▶ [How to complete this task] Retype all of the entries exactly as they appear.

▶ [Supplied records]
━━━

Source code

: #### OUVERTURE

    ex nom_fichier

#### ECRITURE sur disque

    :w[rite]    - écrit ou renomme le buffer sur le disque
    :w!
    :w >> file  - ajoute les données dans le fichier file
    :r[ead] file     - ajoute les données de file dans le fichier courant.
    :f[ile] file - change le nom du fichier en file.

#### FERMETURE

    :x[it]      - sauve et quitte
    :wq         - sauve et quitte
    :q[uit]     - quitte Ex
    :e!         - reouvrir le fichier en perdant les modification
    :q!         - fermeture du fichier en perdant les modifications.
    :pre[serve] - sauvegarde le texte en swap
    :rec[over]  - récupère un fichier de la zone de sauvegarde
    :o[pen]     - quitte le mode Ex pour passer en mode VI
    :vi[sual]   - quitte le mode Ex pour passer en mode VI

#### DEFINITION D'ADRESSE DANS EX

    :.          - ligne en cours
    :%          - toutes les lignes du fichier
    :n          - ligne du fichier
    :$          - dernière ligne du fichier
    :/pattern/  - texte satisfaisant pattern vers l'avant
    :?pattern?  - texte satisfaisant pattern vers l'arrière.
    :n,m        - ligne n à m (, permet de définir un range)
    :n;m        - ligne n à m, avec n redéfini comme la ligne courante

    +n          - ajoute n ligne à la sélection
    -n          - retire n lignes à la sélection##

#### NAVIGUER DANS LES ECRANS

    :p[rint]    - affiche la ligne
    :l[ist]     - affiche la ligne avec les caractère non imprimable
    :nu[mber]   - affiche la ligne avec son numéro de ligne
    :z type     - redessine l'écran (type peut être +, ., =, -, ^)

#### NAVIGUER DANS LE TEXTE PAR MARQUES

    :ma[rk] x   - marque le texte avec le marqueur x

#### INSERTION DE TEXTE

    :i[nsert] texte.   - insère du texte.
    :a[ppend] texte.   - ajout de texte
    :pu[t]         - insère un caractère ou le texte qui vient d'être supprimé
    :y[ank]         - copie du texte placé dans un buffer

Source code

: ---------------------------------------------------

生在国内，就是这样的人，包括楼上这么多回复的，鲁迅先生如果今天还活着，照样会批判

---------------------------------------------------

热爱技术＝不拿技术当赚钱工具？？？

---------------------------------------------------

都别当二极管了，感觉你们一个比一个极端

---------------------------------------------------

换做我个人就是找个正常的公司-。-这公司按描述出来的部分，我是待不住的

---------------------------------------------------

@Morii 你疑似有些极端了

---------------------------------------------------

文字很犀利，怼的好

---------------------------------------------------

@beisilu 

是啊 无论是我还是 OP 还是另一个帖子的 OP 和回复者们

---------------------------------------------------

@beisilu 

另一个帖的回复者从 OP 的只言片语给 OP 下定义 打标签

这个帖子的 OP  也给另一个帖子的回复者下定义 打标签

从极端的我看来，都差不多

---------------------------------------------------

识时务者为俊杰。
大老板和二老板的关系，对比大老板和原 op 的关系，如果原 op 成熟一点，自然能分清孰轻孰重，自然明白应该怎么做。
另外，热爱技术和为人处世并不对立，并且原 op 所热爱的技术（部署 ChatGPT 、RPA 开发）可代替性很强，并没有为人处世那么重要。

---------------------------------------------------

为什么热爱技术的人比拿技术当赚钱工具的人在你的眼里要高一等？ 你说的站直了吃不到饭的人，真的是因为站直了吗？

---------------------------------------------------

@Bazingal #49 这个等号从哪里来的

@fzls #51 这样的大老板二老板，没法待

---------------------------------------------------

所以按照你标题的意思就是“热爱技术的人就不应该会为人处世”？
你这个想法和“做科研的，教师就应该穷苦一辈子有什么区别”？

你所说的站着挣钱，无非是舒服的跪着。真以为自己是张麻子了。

━━━

▶ [Exercise output]
Source code

: #### OUVERTURE

    ex nom_fichier

#### ECRITURE sur disque

    :w[rite]    - écrit ou renomme le buffer sur le disque
    :w!
    :w >> file  - ajoute les données dans le fichier file
    :r[ead] file     - ajoute les données de file dans le fichier courant.
    :f[ile] file - change le nom du fichier en file.

#### FERMETURE

    :x[it]      - sauve et quitte
    :wq         - sauve et quitte
    :q[uit]     - quitte Ex
    :e!         - reouvrir le fichier en perdant les modification
    :q!         - fermeture du fichier en perdant les modifications.
    :pre[serve] - sauvegarde le texte en swap
    :rec[over]  - récupère un fichier de la zone de sauvegarde
    :o[pen]     - quitte le mode Ex pour passer en mode VI
    :vi[sual]   - quitte le mode Ex pour passer en mode VI

#### DEFINITION D'ADRESSE DANS EX

    :.          - ligne en cours
    :%          - toutes les lignes du fichier
    :n          - ligne du fichier
    :$          - dernière ligne du fichier
    :/pattern/  - texte satisfaisant pattern vers l'avant
    :?pattern?  - texte satisfaisant pattern vers l'arrière.
    :n,m        - ligne n à m (, permet de définir un range)
    :n;m        - ligne n à m, avec n redéfini comme la ligne courante

    +n          - ajoute n ligne à la sélection
    -n          - retire n lignes à la sélection##

#### NAVIGUER DANS LES ECRANS

    :p[rint]    - affiche la ligne
    :l[ist]     - affiche la ligne avec les caractère non imprimable
    :nu[mber]   - affiche la ligne avec son numéro de ligne
    :z type     - redessine l'écran (type peut être +, ., =, -, ^)

#### NAVIGUER DANS LE TEXTE PAR MARQUES

    :ma[rk] x   - marque le texte avec le marqueur x

#### INSERTION DE TEXTE

    :i[nsert] texte.   - insère du texte.
    :a[ppend] texte.   - ajout de texte
    :pu[t]         - insère un caractère ou le texte qui vient d'être supprimé
    :y[ank]         - copie du texte placé dans un buffer

Source code

: ---------------------------------------------------

生在国内，就是这样的人，包括楼上这么多回复的，鲁迅先生如果今天还活着，照样会批判

---------------------------------------------------

热爱技术＝不拿技术当赚钱工具？？？

---------------------------------------------------

都别当二极管了，感觉你们一个比一个极端

---------------------------------------------------

换做我个人就是找个正常的公司-。-这公司按描述出来的部分，我是待不住的

---------------------------------------------------

@Morii 你疑似有些极端了

---------------------------------------------------

文字很犀利，怼的好

---------------------------------------------------

@beisilu 

是啊 无论是我还是 OP 还是另一个帖子的 OP 和回复者们

---------------------------------------------------

@beisilu 

另一个帖的回复者从 OP 的只言片语给 OP 下定义 打标签

这个帖子的 OP  也给另一个帖子的回复者下定义 打标签

从极端的我看来，都差不多

---------------------------------------------------

识时务者为俊杰。
大老板和二老板的关系，对比大老板和原 op 的关系，如果原 op 成熟一点，自然能分清孰轻孰重，自然明白应该怎么做。
另外，热爱技术和为人处世并不对立，并且原 op 所热爱的技术（部署 ChatGPT 、RPA 开发）可代替性很强，并没有为人处世那么重要。

---------------------------------------------------

为什么热爱技术的人比拿技术当赚钱工具的人在你的眼里要高一等？ 你说的站直了吃不到饭的人，真的是因为站直了吗？

---------------------------------------------------

@Bazingal #49 这个等号从哪里来的

@fzls #51 这样的大老板二老板，没法待

---------------------------------------------------

所以按照你标题的意思就是“热爱技术的人就不应该会为人处世”？
你这个想法和“做科研的，教师就应该穷苦一辈子有什么区别”？

你所说的站着挣钱，无非是舒服的跪着。真以为自己是张麻子了。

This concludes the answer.